Collected data:
[Start of Attachment]

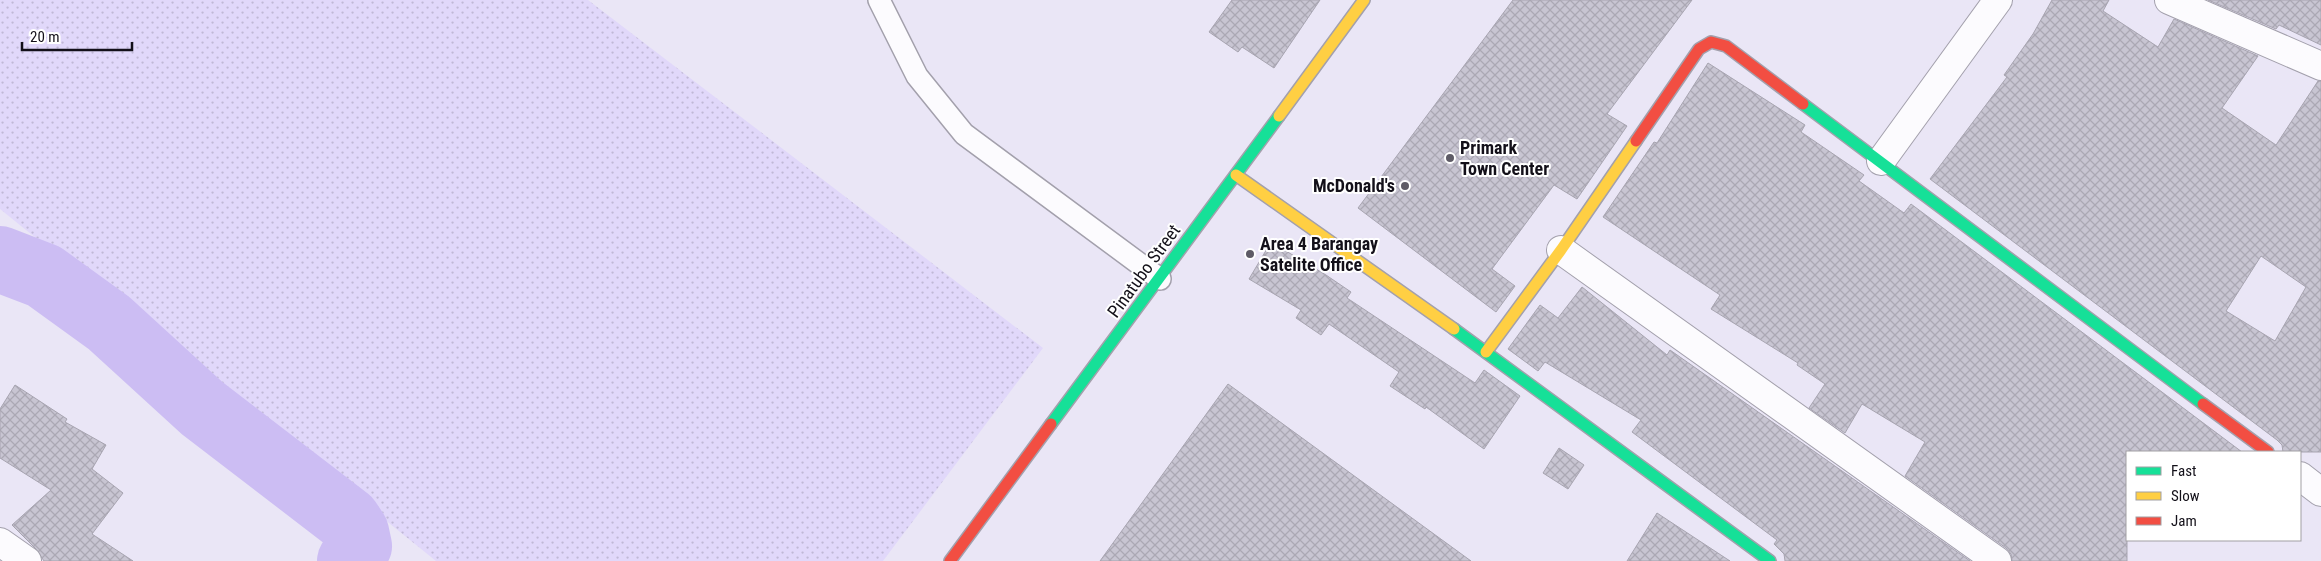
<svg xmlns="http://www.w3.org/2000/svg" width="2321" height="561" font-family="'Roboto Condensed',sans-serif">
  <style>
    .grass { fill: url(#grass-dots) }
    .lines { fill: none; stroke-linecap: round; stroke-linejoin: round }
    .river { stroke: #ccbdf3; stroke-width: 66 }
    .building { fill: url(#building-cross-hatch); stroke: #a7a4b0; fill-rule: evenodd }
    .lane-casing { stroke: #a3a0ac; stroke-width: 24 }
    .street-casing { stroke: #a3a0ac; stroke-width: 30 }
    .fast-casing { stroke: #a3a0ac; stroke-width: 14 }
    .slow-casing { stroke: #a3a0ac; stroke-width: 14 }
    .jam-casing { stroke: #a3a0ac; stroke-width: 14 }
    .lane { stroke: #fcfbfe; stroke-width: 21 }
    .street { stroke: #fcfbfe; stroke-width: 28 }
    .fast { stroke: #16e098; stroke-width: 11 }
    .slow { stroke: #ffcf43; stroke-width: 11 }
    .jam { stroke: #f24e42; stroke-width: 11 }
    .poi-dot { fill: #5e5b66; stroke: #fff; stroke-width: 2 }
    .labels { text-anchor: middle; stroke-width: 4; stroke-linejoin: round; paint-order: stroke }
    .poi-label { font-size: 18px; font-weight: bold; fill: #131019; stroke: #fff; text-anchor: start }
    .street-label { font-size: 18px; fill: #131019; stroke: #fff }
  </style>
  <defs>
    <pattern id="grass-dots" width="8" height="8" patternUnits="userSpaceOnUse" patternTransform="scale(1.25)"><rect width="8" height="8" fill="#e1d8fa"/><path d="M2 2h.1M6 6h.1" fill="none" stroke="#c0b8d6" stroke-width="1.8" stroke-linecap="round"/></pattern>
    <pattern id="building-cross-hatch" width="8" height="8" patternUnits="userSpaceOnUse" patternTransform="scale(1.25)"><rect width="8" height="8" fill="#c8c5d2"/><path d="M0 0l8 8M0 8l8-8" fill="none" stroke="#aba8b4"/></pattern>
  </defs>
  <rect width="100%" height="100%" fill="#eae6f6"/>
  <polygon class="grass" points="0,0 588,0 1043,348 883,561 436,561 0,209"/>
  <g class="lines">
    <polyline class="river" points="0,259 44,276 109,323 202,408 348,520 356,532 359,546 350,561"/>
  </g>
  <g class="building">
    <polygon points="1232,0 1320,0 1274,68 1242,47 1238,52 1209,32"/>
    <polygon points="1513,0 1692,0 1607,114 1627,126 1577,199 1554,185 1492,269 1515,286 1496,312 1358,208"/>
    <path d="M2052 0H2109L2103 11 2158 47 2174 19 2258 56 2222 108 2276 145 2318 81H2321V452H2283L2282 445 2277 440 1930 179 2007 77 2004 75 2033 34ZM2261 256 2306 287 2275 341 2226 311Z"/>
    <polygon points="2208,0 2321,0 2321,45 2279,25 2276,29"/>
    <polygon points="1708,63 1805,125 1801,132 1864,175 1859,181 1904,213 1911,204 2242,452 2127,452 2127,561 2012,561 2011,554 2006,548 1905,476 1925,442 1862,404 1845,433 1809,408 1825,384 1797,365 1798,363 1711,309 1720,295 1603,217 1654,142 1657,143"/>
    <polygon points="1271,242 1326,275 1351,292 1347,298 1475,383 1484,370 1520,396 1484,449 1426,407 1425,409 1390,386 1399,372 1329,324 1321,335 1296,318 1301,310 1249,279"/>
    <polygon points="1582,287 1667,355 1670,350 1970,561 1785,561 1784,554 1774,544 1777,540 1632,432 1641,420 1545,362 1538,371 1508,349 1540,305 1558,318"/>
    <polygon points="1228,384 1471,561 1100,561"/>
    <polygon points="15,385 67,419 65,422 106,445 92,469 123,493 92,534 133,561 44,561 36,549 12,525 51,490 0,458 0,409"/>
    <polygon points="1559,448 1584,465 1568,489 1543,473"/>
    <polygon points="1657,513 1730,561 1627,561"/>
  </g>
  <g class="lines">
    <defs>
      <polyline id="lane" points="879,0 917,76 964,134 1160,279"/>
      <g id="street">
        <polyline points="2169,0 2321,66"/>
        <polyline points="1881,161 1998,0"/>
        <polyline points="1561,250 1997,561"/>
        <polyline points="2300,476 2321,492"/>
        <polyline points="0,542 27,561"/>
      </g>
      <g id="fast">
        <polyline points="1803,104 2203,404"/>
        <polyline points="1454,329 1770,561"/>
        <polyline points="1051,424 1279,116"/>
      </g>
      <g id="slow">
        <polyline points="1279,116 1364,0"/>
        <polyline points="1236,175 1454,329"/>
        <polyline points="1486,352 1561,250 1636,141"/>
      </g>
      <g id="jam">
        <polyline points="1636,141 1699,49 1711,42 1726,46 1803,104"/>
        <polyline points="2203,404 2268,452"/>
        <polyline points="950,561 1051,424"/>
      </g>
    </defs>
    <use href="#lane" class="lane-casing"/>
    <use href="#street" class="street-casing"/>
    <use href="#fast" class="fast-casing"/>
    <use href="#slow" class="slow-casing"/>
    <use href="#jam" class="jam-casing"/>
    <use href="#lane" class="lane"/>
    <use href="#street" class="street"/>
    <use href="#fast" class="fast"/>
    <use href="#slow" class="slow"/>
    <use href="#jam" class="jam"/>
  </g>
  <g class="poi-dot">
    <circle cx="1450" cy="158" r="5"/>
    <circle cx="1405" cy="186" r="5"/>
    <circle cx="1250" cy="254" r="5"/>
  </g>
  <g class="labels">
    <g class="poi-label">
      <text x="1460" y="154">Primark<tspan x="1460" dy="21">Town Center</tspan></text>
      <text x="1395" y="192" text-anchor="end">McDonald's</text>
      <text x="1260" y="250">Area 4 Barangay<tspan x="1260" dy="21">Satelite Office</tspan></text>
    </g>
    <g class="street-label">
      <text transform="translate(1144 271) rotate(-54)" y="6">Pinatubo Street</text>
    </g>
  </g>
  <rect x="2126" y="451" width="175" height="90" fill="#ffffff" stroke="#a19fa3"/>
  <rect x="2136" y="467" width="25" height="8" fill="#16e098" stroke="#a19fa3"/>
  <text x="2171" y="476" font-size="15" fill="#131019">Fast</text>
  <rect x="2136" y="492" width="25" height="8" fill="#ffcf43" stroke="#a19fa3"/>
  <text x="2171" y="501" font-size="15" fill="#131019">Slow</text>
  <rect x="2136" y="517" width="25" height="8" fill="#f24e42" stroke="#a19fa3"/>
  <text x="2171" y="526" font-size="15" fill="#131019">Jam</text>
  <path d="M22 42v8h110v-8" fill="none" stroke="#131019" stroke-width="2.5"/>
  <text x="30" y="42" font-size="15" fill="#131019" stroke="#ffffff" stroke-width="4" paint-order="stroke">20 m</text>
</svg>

[End of Attachment]

## What you should do
All of the records above are to be written out exactly, minus their images.

## Written answer
<svg xmlns="http://www.w3.org/2000/svg" width="2321" height="561" font-family="'Roboto Condensed',sans-serif">
  <style>
    .grass { fill: url(#grass-dots) }
    .lines { fill: none; stroke-linecap: round; stroke-linejoin: round }
    .river { stroke: #ccbdf3; stroke-width: 66 }
    .building { fill: url(#building-cross-hatch); stroke: #a7a4b0; fill-rule: evenodd }
    .lane-casing { stroke: #a3a0ac; stroke-width: 24 }
    .street-casing { stroke: #a3a0ac; stroke-width: 30 }
    .fast-casing { stroke: #a3a0ac; stroke-width: 14 }
    .slow-casing { stroke: #a3a0ac; stroke-width: 14 }
    .jam-casing { stroke: #a3a0ac; stroke-width: 14 }
    .lane { stroke: #fcfbfe; stroke-width: 21 }
    .street { stroke: #fcfbfe; stroke-width: 28 }
    .fast { stroke: #16e098; stroke-width: 11 }
    .slow { stroke: #ffcf43; stroke-width: 11 }
    .jam { stroke: #f24e42; stroke-width: 11 }
    .poi-dot { fill: #5e5b66; stroke: #fff; stroke-width: 2 }
    .labels { text-anchor: middle; stroke-width: 4; stroke-linejoin: round; paint-order: stroke }
    .poi-label { font-size: 18px; font-weight: bold; fill: #131019; stroke: #fff; text-anchor: start }
    .street-label { font-size: 18px; fill: #131019; stroke: #fff }
  </style>
  <defs>
    <pattern id="grass-dots" width="8" height="8" patternUnits="userSpaceOnUse" patternTransform="scale(1.25)"><rect width="8" height="8" fill="#e1d8fa"/><path d="M2 2h.1M6 6h.1" fill="none" stroke="#c0b8d6" stroke-width="1.8" stroke-linecap="round"/></pattern>
    <pattern id="building-cross-hatch" width="8" height="8" patternUnits="userSpaceOnUse" patternTransform="scale(1.25)"><rect width="8" height="8" fill="#c8c5d2"/><path d="M0 0l8 8M0 8l8-8" fill="none" stroke="#aba8b4"/></pattern>
  </defs>
  <rect width="100%" height="100%" fill="#eae6f6"/>
  <polygon class="grass" points="0,0 588,0 1043,348 883,561 436,561 0,209"/>
  <g class="lines">
    <polyline class="river" points="0,259 44,276 109,323 202,408 348,520 356,532 359,546 350,561"/>
  </g>
  <g class="building">
    <polygon points="1232,0 1320,0 1274,68 1242,47 1238,52 1209,32"/>
    <polygon points="1513,0 1692,0 1607,114 1627,126 1577,199 1554,185 1492,269 1515,286 1496,312 1358,208"/>
    <path d="M2052 0H2109L2103 11 2158 47 2174 19 2258 56 2222 108 2276 145 2318 81H2321V452H2283L2282 445 2277 440 1930 179 2007 77 2004 75 2033 34ZM2261 256 2306 287 2275 341 2226 311Z"/>
    <polygon points="2208,0 2321,0 2321,45 2279,25 2276,29"/>
    <polygon points="1708,63 1805,125 1801,132 1864,175 1859,181 1904,213 1911,204 2242,452 2127,452 2127,561 2012,561 2011,554 2006,548 1905,476 1925,442 1862,404 1845,433 1809,408 1825,384 1797,365 1798,363 1711,309 1720,295 1603,217 1654,142 1657,143"/>
    <polygon points="1271,242 1326,275 1351,292 1347,298 1475,383 1484,370 1520,396 1484,449 1426,407 1425,409 1390,386 1399,372 1329,324 1321,335 1296,318 1301,310 1249,279"/>
    <polygon points="1582,287 1667,355 1670,350 1970,561 1785,561 1784,554 1774,544 1777,540 1632,432 1641,420 1545,362 1538,371 1508,349 1540,305 1558,318"/>
    <polygon points="1228,384 1471,561 1100,561"/>
    <polygon points="15,385 67,419 65,422 106,445 92,469 123,493 92,534 133,561 44,561 36,549 12,525 51,490 0,458 0,409"/>
    <polygon points="1559,448 1584,465 1568,489 1543,473"/>
    <polygon points="1657,513 1730,561 1627,561"/>
  </g>
  <g class="lines">
    <defs>
      <polyline id="lane" points="879,0 917,76 964,134 1160,279"/>
      <g id="street">
        <polyline points="2169,0 2321,66"/>
        <polyline points="1881,161 1998,0"/>
        <polyline points="1561,250 1997,561"/>
        <polyline points="2300,476 2321,492"/>
        <polyline points="0,542 27,561"/>
      </g>
      <g id="fast">
        <polyline points="1803,104 2203,404"/>
        <polyline points="1454,329 1770,561"/>
        <polyline points="1051,424 1279,116"/>
      </g>
      <g id="slow">
        <polyline points="1279,116 1364,0"/>
        <polyline points="1236,175 1454,329"/>
        <polyline points="1486,352 1561,250 1636,141"/>
      </g>
      <g id="jam">
        <polyline points="1636,141 1699,49 1711,42 1726,46 1803,104"/>
        <polyline points="2203,404 2268,452"/>
        <polyline points="950,561 1051,424"/>
      </g>
    </defs>
    <use href="#lane" class="lane-casing"/>
    <use href="#street" class="street-casing"/>
    <use href="#fast" class="fast-casing"/>
    <use href="#slow" class="slow-casing"/>
    <use href="#jam" class="jam-casing"/>
    <use href="#lane" class="lane"/>
    <use href="#street" class="street"/>
    <use href="#fast" class="fast"/>
    <use href="#slow" class="slow"/>
    <use href="#jam" class="jam"/>
  </g>
  <g class="poi-dot">
    <circle cx="1450" cy="158" r="5"/>
    <circle cx="1405" cy="186" r="5"/>
    <circle cx="1250" cy="254" r="5"/>
  </g>
  <g class="labels">
    <g class="poi-label">
      <text x="1460" y="154">Primark<tspan x="1460" dy="21">Town Center</tspan></text>
      <text x="1395" y="192" text-anchor="end">McDonald's</text>
      <text x="1260" y="250">Area 4 Barangay<tspan x="1260" dy="21">Satelite Office</tspan></text>
    </g>
    <g class="street-label">
      <text transform="translate(1144 271) rotate(-54)" y="6">Pinatubo Street</text>
    </g>
  </g>
  <rect x="2126" y="451" width="175" height="90" fill="#ffffff" stroke="#a19fa3"/>
  <rect x="2136" y="467" width="25" height="8" fill="#16e098" stroke="#a19fa3"/>
  <text x="2171" y="476" font-size="15" fill="#131019">Fast</text>
  <rect x="2136" y="492" width="25" height="8" fill="#ffcf43" stroke="#a19fa3"/>
  <text x="2171" y="501" font-size="15" fill="#131019">Slow</text>
  <rect x="2136" y="517" width="25" height="8" fill="#f24e42" stroke="#a19fa3"/>
  <text x="2171" y="526" font-size="15" fill="#131019">Jam</text>
  <path d="M22 42v8h110v-8" fill="none" stroke="#131019" stroke-width="2.5"/>
  <text x="30" y="42" font-size="15" fill="#131019" stroke="#ffffff" stroke-width="4" paint-order="stroke">20 m</text>
</svg>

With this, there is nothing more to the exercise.